Professor Grigor launches new book and book tour
Professors Talinn Grigor and Houri Berberian, Professor of History and Meghrouni Family Presidential Chair in Armenian Studies and the Director of the Center for Armenian Studies at UC Irvine, have launched a national book tour for their new publication The Armenian Woman, Minoritarian Agency, and The Making of Iranian Modernity (1860-1979) (Stanford University Press, 2025). Their first book presentation and signing took place on Mar. 6 at UC Irvine and was sponsored by UC Irvine’s Center for Armenian Studies, followed by another on Mar. 8 at the Homenetmen Glendale Arahat.
Over the next several months, Professors Grigor and Berberian will present book talks at universities and institutes throughout the U.S.

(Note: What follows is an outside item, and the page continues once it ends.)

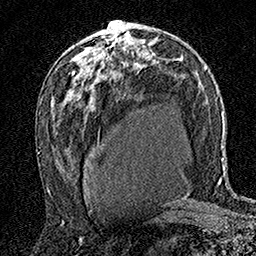
Breast MRI (dynamic contrast-enhanced), one axial slice; position 93 of 160 along the scan axis; cropped to one breast; dynamic contrast-enhanced series, time point 2 of 7 at this slice position (early post-contrast); 1.5 T; TE 3.5 ms, TR 7.2 ms; 256 × 256 image matrix, field of view 165 × 165 mm. Female patient.
Structures marked on this image (semi-automatically segmented with operator editing):
- enhancing-tissue mask used for the functional tumour volume (all voxels passing the contrast-enhancement thresholds inside the analysis volume; usually the tumour): box from (x=105, y=21) to (x=117, y=53) px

Monday, April 7: Armenian Studies at CREEES, Stanford
University
Tuesday, April
8: Hamazkayan Armenian Educational and Cultural Society, San
Francisco
Wednesday, April 9: Armenian Studies, UC Berkeley
Friday, April 11: Keynote address, Armenian Studies Undergraduate
Research Symposium, USC
Sunday,
April 27: L.A. Times Festival of Books, USC. Iran Through Books,
Booth 949
Friday, May 2: Strassler Center for Holocaust and Genocide
Studies, Clark University
Monday, May 5: Women’s and Gender Studies Program,
MIT
Friday, July 11: National Library
of Armenia, Yerevan, Armenia
Friday, July 18:
Aslamazyan Sisters Gallery, Gyumri, Armenia
The Armenian Woman, Minoritarian Agency, and The Making of Iranian Modernity (1860-1979) offers the first history of Armenian women in modern Iran. Foregrounding the work of Armenian women’s organizations, Professors Grigor and Berberian have traced minoritarian politics and the shifting relationships among doubly minoritized Armenian female subjects, Iran’s central nodes of power, and the Irano-Armenian patrical institutions of church and political parties. Grigor and Berberian relied of archival, textual, visual and oral history sources to challenge conventional notions of “the archive” and transformed silences and absences into audible and visual presences.